**Task description:** Exclude the pictures, then copy word for word the lines running from the beginning of the records through the line with "du bei den jeweiligen Anbietern.".

(Collected data)
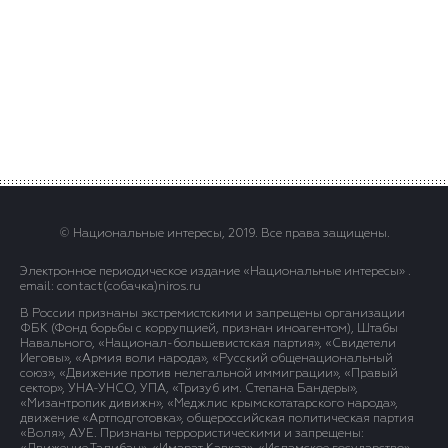
© Национальные интересы, 2019. Все права защищены.
Электронное периодическое издание «Национальные интересы» .
email: contact(сoбaчка)niros.ru
В России признаны экстремистскими и запрещены организации
ФБК (Фонд борьбы с коррупцией, признан иноагентом), Штабы
Навального, «Национал-большевистская партия», «Свидетели
Иеговы», «Армия воли народа», «Русский общенациональный
союз», «Движение против нелегальной иммиграции», «Правый
сектор», УНА-УНСО, УПА, «Тризуб им. Степана Бандеры»,
«Мизантропик дивижн», «Меджлис крымскотатарского народа»,
движение «Артподготовка», общероссийская политическая партия
«Воля», АУЕ. Признаны террористическими и запрещены:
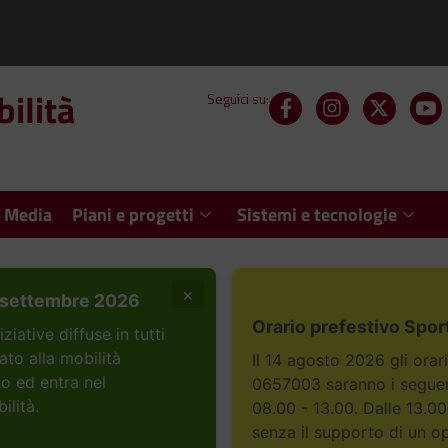
ilità
Seguici su:
 Media
Piani e progetti
Sistemi e tecnologie
×
settembre 2026
Orario prefestivo Spor
ative diffuse in tutti
ato alla mobilità
Il 14 agosto 2026 gli orar
to ed entra nel
0657003 saranno i seguent
ilità.
08.00 - 13.00. Dalle 13.00
senza il supporto di un o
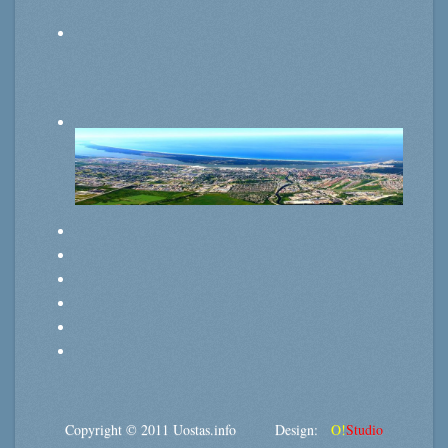
Copyright © 2011 Uostas.info Design:
O!
Studio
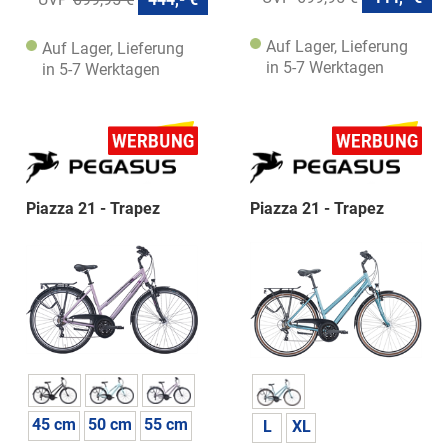
Auf Lager, Lieferung
Auf Lager, Lieferung
in 5-7 Werktagen
in 5-7 Werktagen
Piazza 21 - Trapez
Piazza 21 - Trapez
45 cm
50 cm
55 cm
L
XL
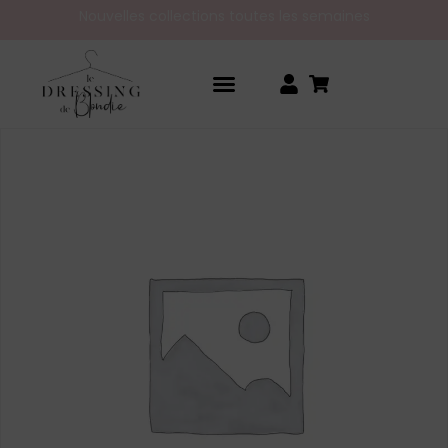
Nouvelles collections toutes les semaines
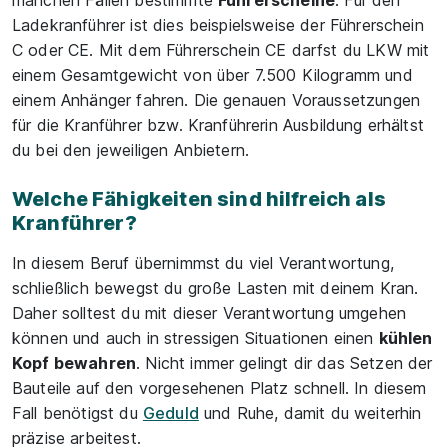
manchen Fällen bestimmte
Führerscheine
. Für den
Ladekranführer ist dies beispielsweise der Führerschein
C oder CE. Mit dem Führerschein CE darfst du LKW mit
einem Gesamtgewicht von über 7.500 Kilogramm und
einem Anhänger fahren. Die genauen Voraussetzungen
für die Kranführer bzw. Kranführerin Ausbildung erhältst
du bei den jeweiligen Anbietern.
Welche Fähigkeiten sind hilfreich als
Kranführer?
In diesem Beruf übernimmst du viel Verantwortung,
schließlich bewegst du große Lasten mit deinem Kran.
Daher solltest du mit dieser Verantwortung umgehen
können und auch in stressigen Situationen einen
kühlen
Kopf bewahren
. Nicht immer gelingt dir das Setzen der
Bauteile auf den vorgesehenen Platz schnell. In diesem
Fall benötigst du
Geduld
und Ruhe, damit du weiterhin
präzise arbeitest.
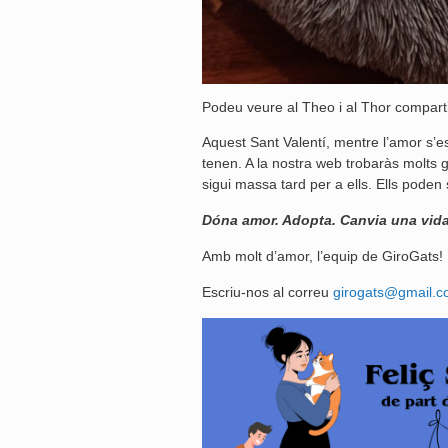
Podeu veure al Theo i al Thor compartin
Aquest Sant Valentí, mentre l’amor s’e
tenen. A la nostra web trobaràs molts 
sigui massa tard per a ells. Ells poden
Dóna amor. Adopta. Canvia una vida
Amb molt d’amor, l’equip de GiroGats!
Escriu-nos al correu
girogats@gmail.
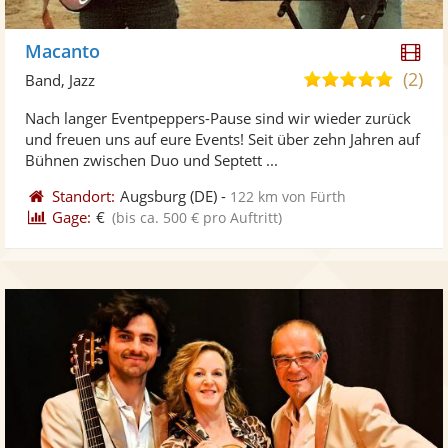
Di
Macanto
Kü
(2)
5,0
Band, Jazz
ste
von
Nach langer Eventpeppers-Pause sind wir wieder zurück
Vi
5
und freuen uns auf eure Events! Seit über zehn Jahren auf
ber
Sternen
Bühnen zwischen Duo und Septett ...
Standort:
Augsburg
(DE)
-
122 km von Fürth
Gage:
€
(bis ca. 500 € pro Auftritt)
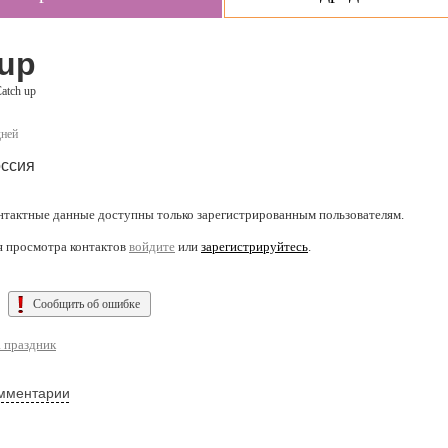
 up
atch up
дней
ссия
нтактные данные доступны только зарегистрированным пользователям.
я просмотра контактов
войдите
или
зарегистрируйтесь
.
Сообщить об ошибке
 праздник
мментарии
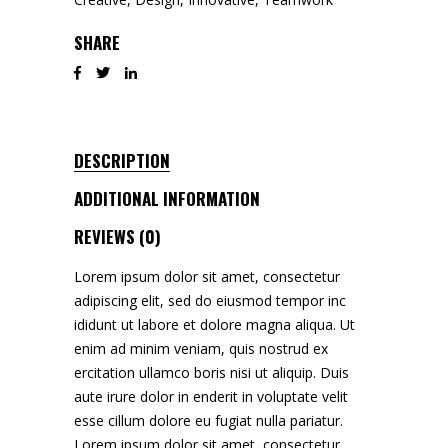
SHARE
DESCRIPTION
ADDITIONAL INFORMATION
REVIEWS (0)
Lorem ipsum dolor sit amet, consectetur
adipiscing elit, sed do eiusmod tempor inc
ididunt ut labore et dolore magna aliqua. Ut
enim ad minim veniam, quis nostrud ex
ercitation ullamco boris nisi ut aliquip. Duis
aute irure dolor in enderit in voluptate velit
esse cillum dolore eu fugiat nulla pariatur.
Lorem ipsum dolor sit amet, consectetur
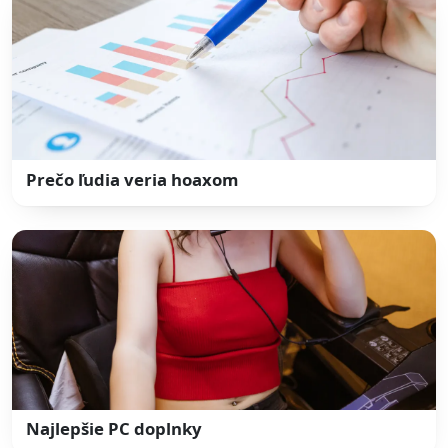
Prečo ľudia veria hoaxom
Najlepšie PC doplnky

**Response:**
© Национальные интересы, 2019. Все права защищены.
Электронное периодическое издание «Национальные интересы» .
email: contact(сoбaчка)niros.ru
В России признаны экстремистскими и запрещены организации
ФБК (Фонд борьбы с коррупцией, признан иноагентом), Штабы
Навального, «Национал-большевистская партия», «Свидетели
Иеговы», «Армия воли народа», «Русский общенациональный
союз», «Движение против нелегальной иммиграции», «Правый
сектор», УНА-УНСО, УПА, «Тризуб им. Степана Бандеры»,
«Мизантропик дивижн», «Меджлис крымскотатарского народа»,
движение «Артподготовка», общероссийская политическая партия
«Воля», АУЕ. Признаны террористическими и запрещены:
ilità
Seguici su:
 Media
Piani e progetti
Sistemi e tecnologie
×
settembre 2026
Orario prefestivo Spor
ative diffuse in tutti
ato alla mobilità
Il 14 agosto 2026 gli orar
to ed entra nel
0657003 saranno i seguent
ilità.
08.00 - 13.00. Dalle 13.00
senza il supporto di un o
Copyright © 2011 Uostas.info Design:
O!
Studio
Auf Lager, Lieferung
Auf Lager, Lieferung
in 5-7 Werktagen
in 5-7 Werktagen
Piazza 21 - Trapez
Piazza 21 - Trapez
45 cm
50 cm
55 cm
L
XL
Nouvelles collections toutes les semaines
manchen Fällen bestimmte
Führerscheine
. Für den
Ladekranführer ist dies beispielsweise der Führerschein
C oder CE. Mit dem Führerschein CE darfst du LKW mit
einem Gesamtgewicht von über 7.500 Kilogramm und
einem Anhänger fahren. Die genauen Voraussetzungen
für die Kranführer bzw. Kranführerin Ausbildung erhältst
du bei den jeweiligen Anbietern.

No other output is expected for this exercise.